Tuesday, September 1, 2009

Of Identity



Madihah Akhter - Overseas Officer

As one girl uses her pale yellow dupatta to dry her face, more tears spill from the corners of her big, brown eyes. I’m sure she was hoping they would go unnoticed, but the memory of her dead father was too much to bear. She cried silently in the corner of the conference room for 15 minutes before she was able to pull herself together.

I don’t exactly remember what I was doing when I was 11, but my more accurate guesses would fall along the lines of going to school, attending birthday parties on the weekends, and going to summer camp in the mountains to hike and swim. I had the fortune to go to school regularly and without fear of retribution. It was at that exact moment, on the first day of the retreat, I knew these girls would teach me infinitely more than I could ever learn in any university classroom or from any book. It had started no more than a few hours before I witnessed this 12-year old’s tears and I was already feeling humbled and unexpectedly fulfilled.

The day was August 14th and humbled though I was, I also felt genuinely scared about that evening. Following introductions, I would be expected to define what patriotism meant to me. How do I explain in words to these girls that I am a Pakistani-American? Bring born and raised in America has made me an American by default, although I prefer daal chawal to pizza or burgers. I, too, have wept in confusion at who I was and who I was expected to be. Pakistani expectations weighed heavily on my American shoulders.

On the night of August 14th, my answer would have been ‘pass.’ I was scared to share my background with the girls, horrified they would giggle amongst themselves in their rooms at night at my accented Urdu and incorrectly conjugated verbs. In retrospect, my answer should have been that I am Pakistani, just like they are. My mannerisms and colloquialisms may be American but I have always embraced the Pakistani in me- food, culture, music, language and religion. I’ve accepted the good with the bad and the easy along with the difficult.

Patriotism to me cannot be thought of specifically in regards to the US or Pakistan. Instead, I murkily define patriotism as taking pride in where you come from. I will proudly wear a shalwar kameez, criticize corrupt Pakistani politicians and pop a few of the world’s most calorically dense desserts, gulab jaamin, in my mouth after breaking my roza. I will also proudly defend the superb public education I received in the States from first grade through college, criticize the American government’s foreign relation policies and go to the drive thru for some fries to complement the gulab jaamin. My Urdu is a combination of what I’ve learned from my family and what I’ve learned formally in my Urdu class in college. I have yet to decide whether to lament over not being able to bribe cops in the US.
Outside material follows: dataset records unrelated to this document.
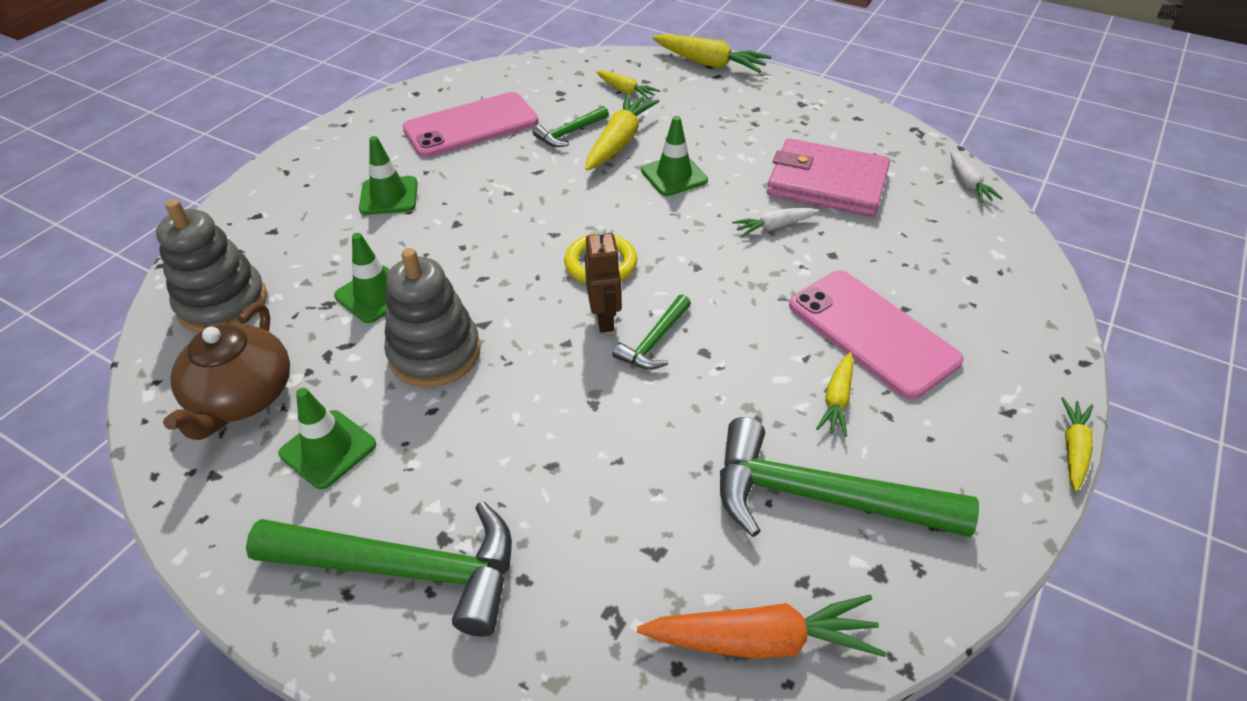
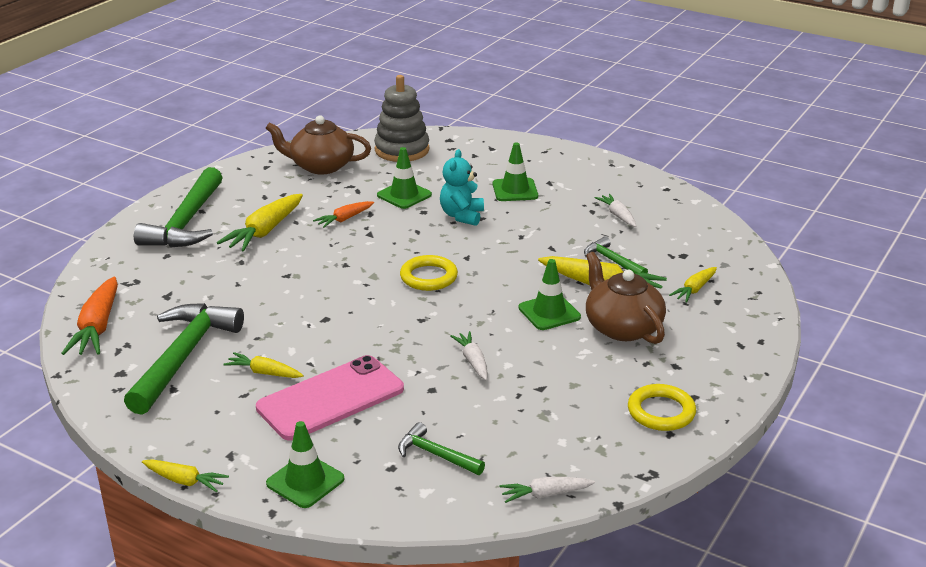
camera: 90 degrees right, 15 degrees down
(328, 449) = (274, 194): green traffic cone -> green traffic cone (305, 481)
(435, 353) = (344, 219): grey stacking toy -> orange carrot
(448, 239) = (462, 216): none -> turquoise teddy bear
(471, 125) = (618, 215): pink phone -> white carrot
(605, 318) = (367, 279): brown robot -> none
(654, 341) = (340, 298): green hammer -> green hammer (436, 455)
(697, 133) = (622, 327): none -> brown teapot
(709, 63) = (766, 341): yellow carrot -> yellow carrot (265, 231)
(826, 183) = (541, 398): pink wallet -> none
(828, 120) = (661, 412): none -> yellow ring

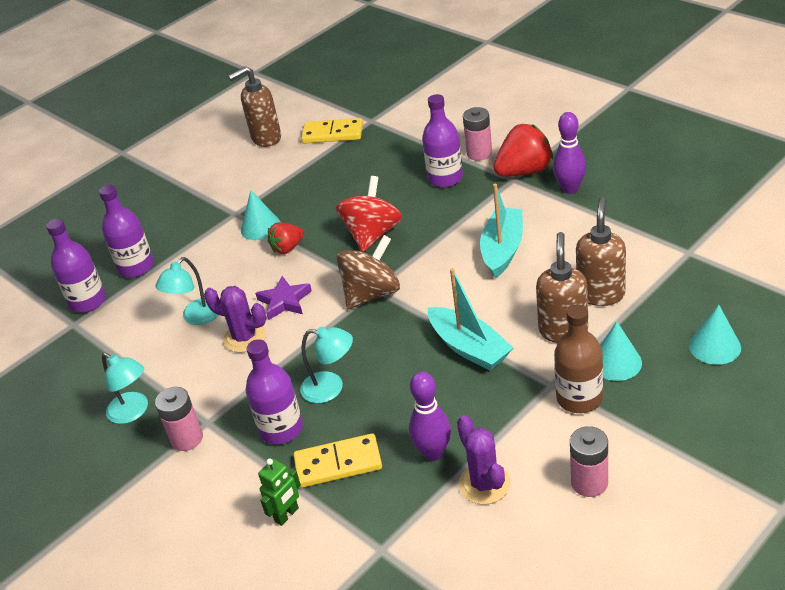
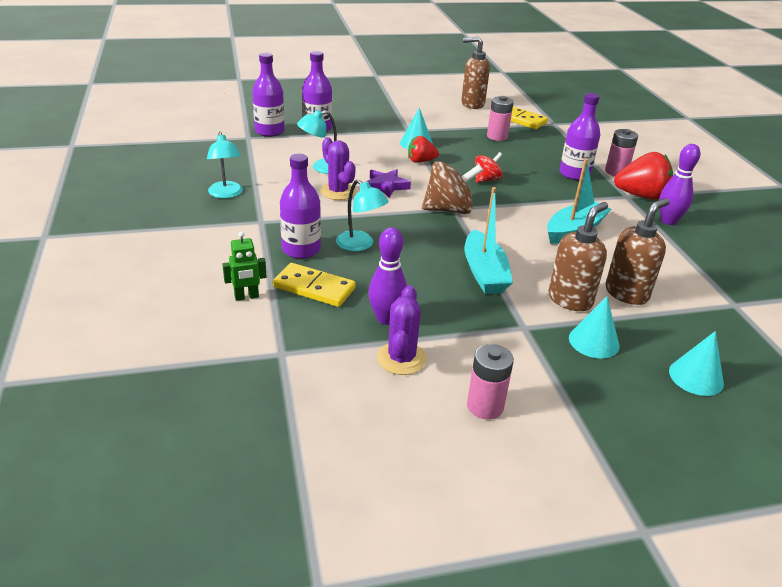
camera: 25 degrees right, 5 degrees down
(187, 438) = (239, 223): pink battery -> pink battery (497, 136)
(372, 234) = (486, 180): red spinning top -> red spinning top, size x0.58
(579, 398) = (537, 348): brown bottle -> none

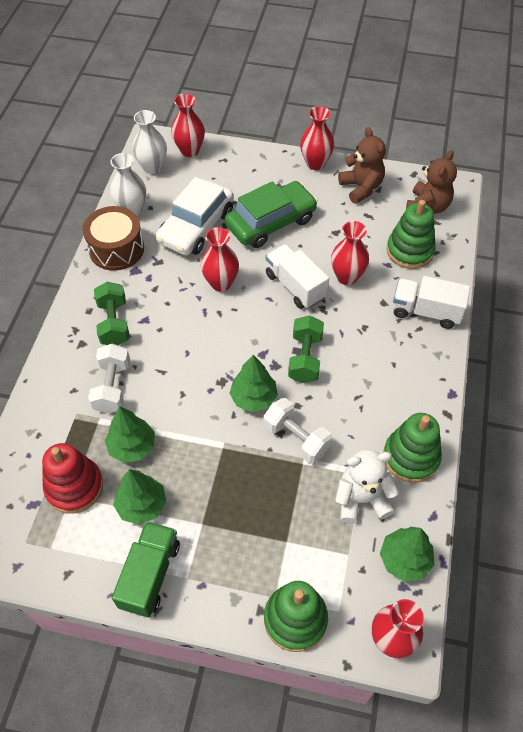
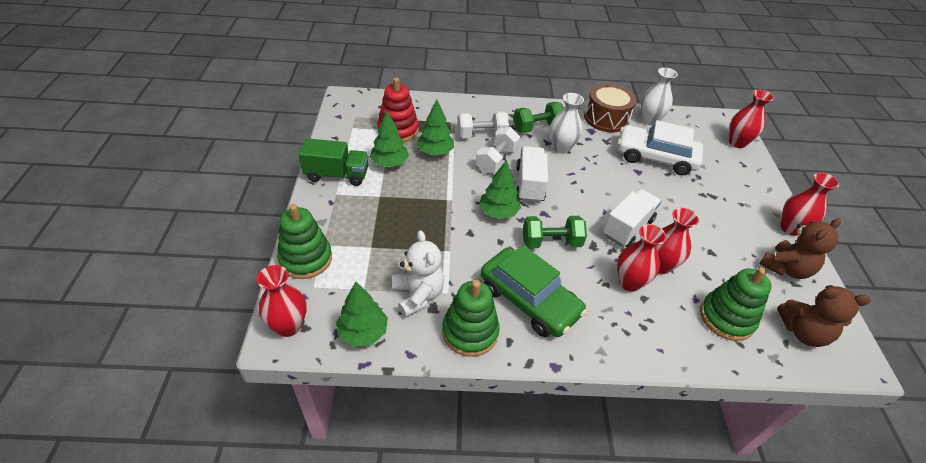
camera: 75 degrees right, 10 degrees down
(152, 167) = (702, 124): white vase -> white vase (561, 148)
(221, 283) = (604, 179): red vase -> red vase (629, 282)
(271, 222) = (691, 203): green car -> green car (529, 300)
(296, 438) = (467, 244): white dumbbell -> white dumbbell (496, 160)
(426, 311) = (651, 337): white truck -> white truck (529, 184)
In short, I have learned to love the healthy medium I bridged between the Pakistani and American in me. My love for this bridge has allowed me to come to Islamabad and participate in the Swat Valley Girls Retreat with an open mind and, more importantly, with an open heart. The supposed dichotomy I felt all my life allowed me to discover the dichotomy within these young girls. The same eyes that shed tears for beloved, lost family members also sparkle with laughter and excitement as they watch a hilarious play or peer curiously out from under a dupatta at the good looking musicians invited to play guitar in celebration of Pakistan’s independence day. Their eyes bring me comfort as they speak of strength, sadness, resilience and patriotic pride.